An example non-transitory computer readable medium comprising instructions which, when executed, cause a machine to at least: calculate first motion primitives associated with an aircraft intent description and a position of an aircraft; represent the first motion primitives in a second formal language as second motion primitives; collect first information associated with at least one of 1) an aircraft performance model, 2) an environmental model, 3) a flight dynamic model, or 4) at least one of the first motion primitives or the second motion primitives; initialize a maneuver automaton based on the first information; collect second information associated with at least one of: 1) flight plan instructions, 2) user preference indications, and 3) operational context indications; represent the second information as third information in a first formal language; combine the maneuver automaton and the third information to form a product automaton; determine that the product automaton satisfies a trajectory specification threshold; and in response to the product automaton satisfying the trajectory specification threshold, produce a representation of the aircraft intent description in the second formal language.

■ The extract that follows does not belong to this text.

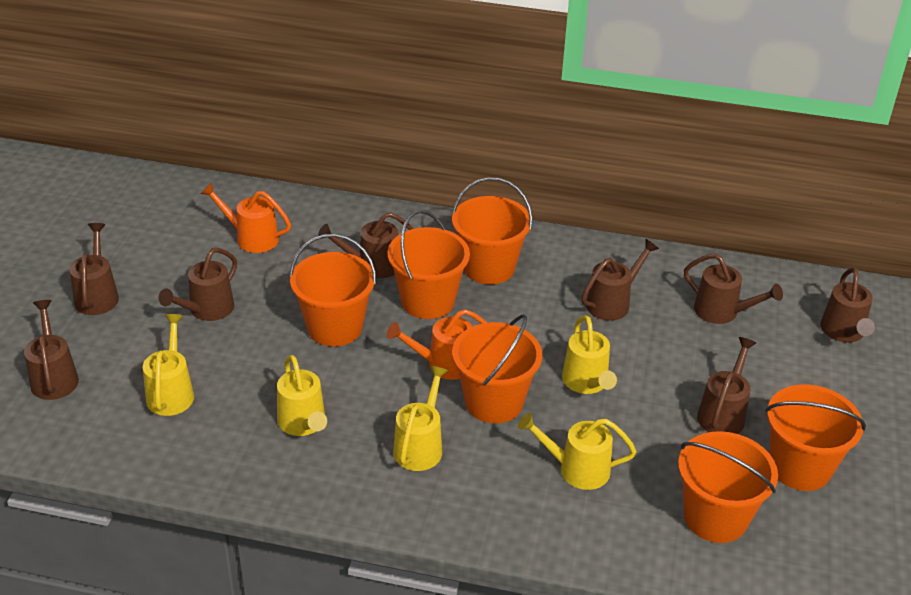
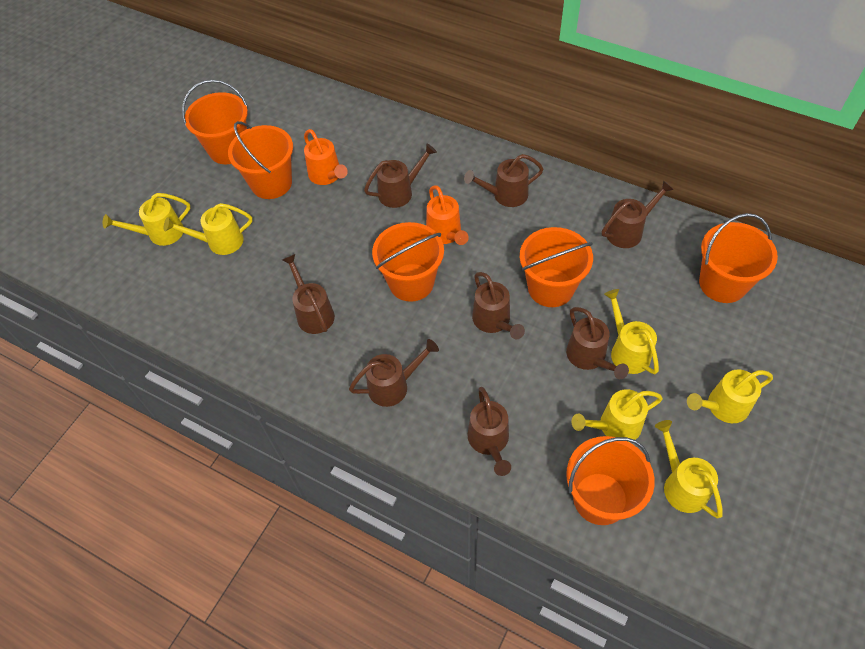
yellow watering can: 5 -> 6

In some examples, determining that the product automaton satisfies the trajectory specification threshold includes evaluating the product automaton by transforming and connecting combinations of the motion primitives. In some examples, the instructions, when executed, transform and connect the combinations of the motion primitives based on the position of the aircraft associated with constructs of the product automaton. In some examples, the instructions, when executed, determine a cost associated with the position of the aircraft. In some examples, the instructions, when executed, determine viability of the position of the aircraft. In some examples, the instructions, when executed, update at least one of the first information and the second information without precomputed motion planning.
It is noted that this patent claims priority from U.S. patent application Ser. No. 15/272,356, filed on Sep. 21, 2016, which claims the benefit of EP Application No. 15382469.3, which was filed on Sep. 28, 2015. U.S. patent application Ser. No. 15/272,356 and EP Application No. 15382469.3 are hereby incorporated by reference in their entireties.
Although certain example methods, apparatus, and articles of manufacture have been disclosed herein, the scope of coverage of this patent is not limited thereto. On the contrary, this patent covers all methods, apparatus, and articles of manufacture fairly falling within the scope of the claims of this patent.